You've probably seen this with pkgs construct a thousand times. Heck, even nixos-generate-config will give you a with-list of packages. It's also commonly used as with lib; in modules and the mkDerivation.meta attrset.

Despite how common it is, me and many other intermediate NixOS users consider it bad code. As with rec, it's bad due to namespace pollution, but in this case you're polluting it with (at the time of writing) ~25 000 attributes. It's especially bad considering OS packages are frequently flip-flopping between being taken from nixpkgs and being local "custom" derivations, meaning it's easy to have attribute shadowing.

What's the alternative?

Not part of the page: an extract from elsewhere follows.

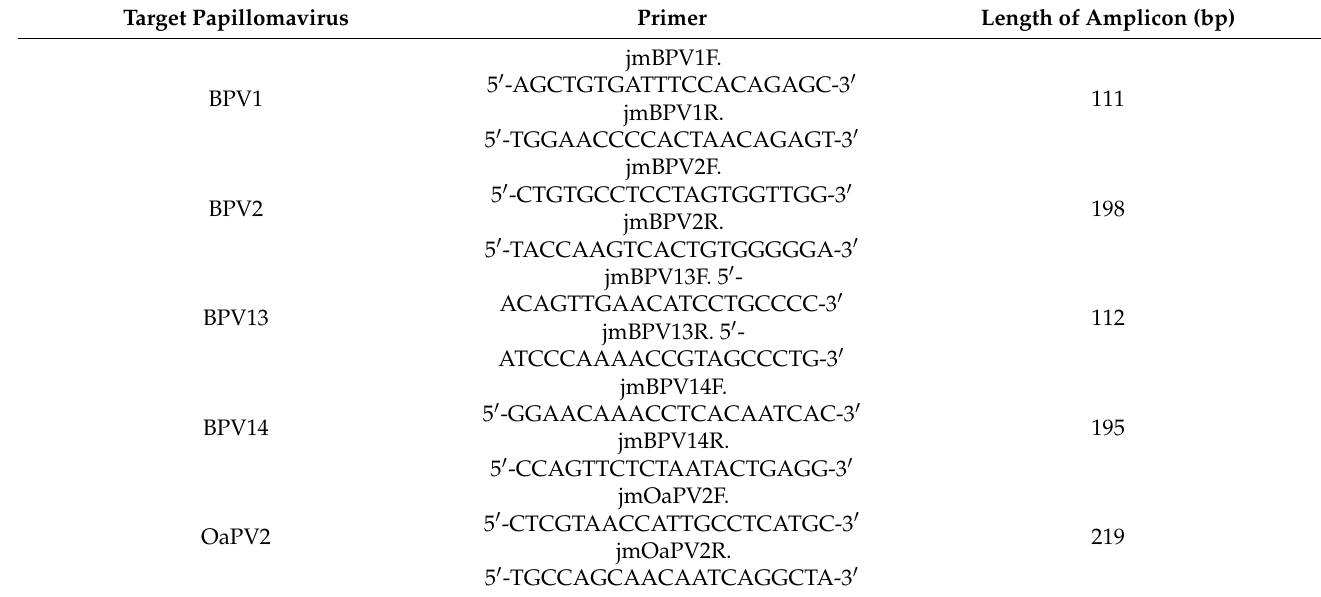
Table 1. The primer sequences used to amplify the five sarcoid-associated deltapapillomavirus types in this study. BPV is bovine papillomavirus, OaPV is Ovis aries papillomavirus. Target Papillomavirus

If you just have 1-4 attributes, I think you can just repeat pkgs. for them, it's not a lot of work (and with with lib;, this is actually the idiomatic approach) but if you want to maintain DRY in especially package lists, there is actually a really neat trick!

environment.systemPackages = 
  builtins.attrValues {
    inherit (pkgs)
      foo
      bar
      baz
    ;
  };
    
I'll be entirely honest and admit that I didn't understand the point of this pattern until recently and muttered to myself when I saw it: "you're still bringing the entirety of pkgs into scope with inherit, thereby polluting the namespace, so what's the point?" Yes, while that's true, I failed to consider that inherit obviously by nature doesn't allow for any non-pkgs attributes in the first place, thereby sidestepping the problem of flip-flopping attribute shadowing entirely. Clever!

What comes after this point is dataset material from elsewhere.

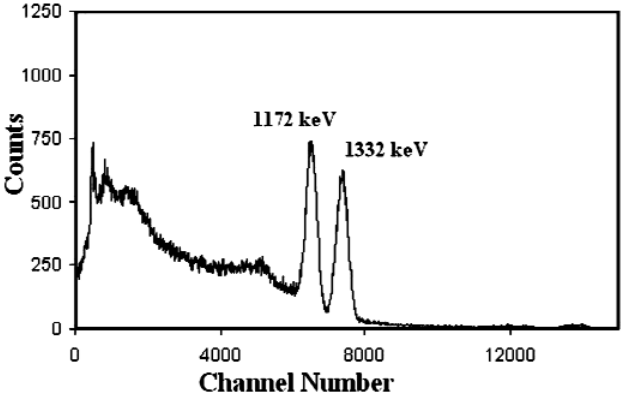
Figure3. Gamma ray spectrum obtained from 60 Co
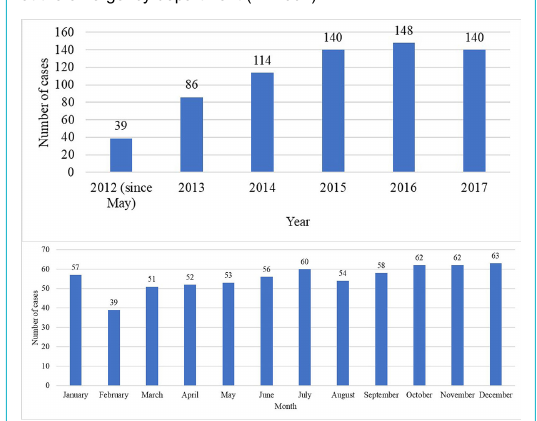
Figure 1: Annual (a) and monthly (b) distributions of the cases for which contact with the Poisons Information Centre was undertaken at the emergency department (N = 667).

environment.systemPackages = let
  foreign-bar = ...; 
  foreign-baz = ...; 
in builtins.attrValues {
  inherit (pkgs)
    foo
    # illegal!
    foreign-bar
  ;
  # ok!
  foreign-baz
}
    
Last but not least, I'll round this post off with a small exception to the outlawing of with: while I think that rec is categorically bad in any and all code, with actually has a very niche use case; composite NixOS option type declarations.
      
colors = lib.mkOption {
  type = with lib.types; 
    listOf str;
  ...
}
    
Why is with OK specifically here? Because it makes the type declaration read like English and makes it much easier to skim through options. Just be careful to not use it if you're inlining a lib.types.submoudle! If you use with lib.types; there, you're propagating the with to the entire submodule which brings us back to the same problem. In that case, either write all lib.types members explicitly or consume the submodule type from a let-binding.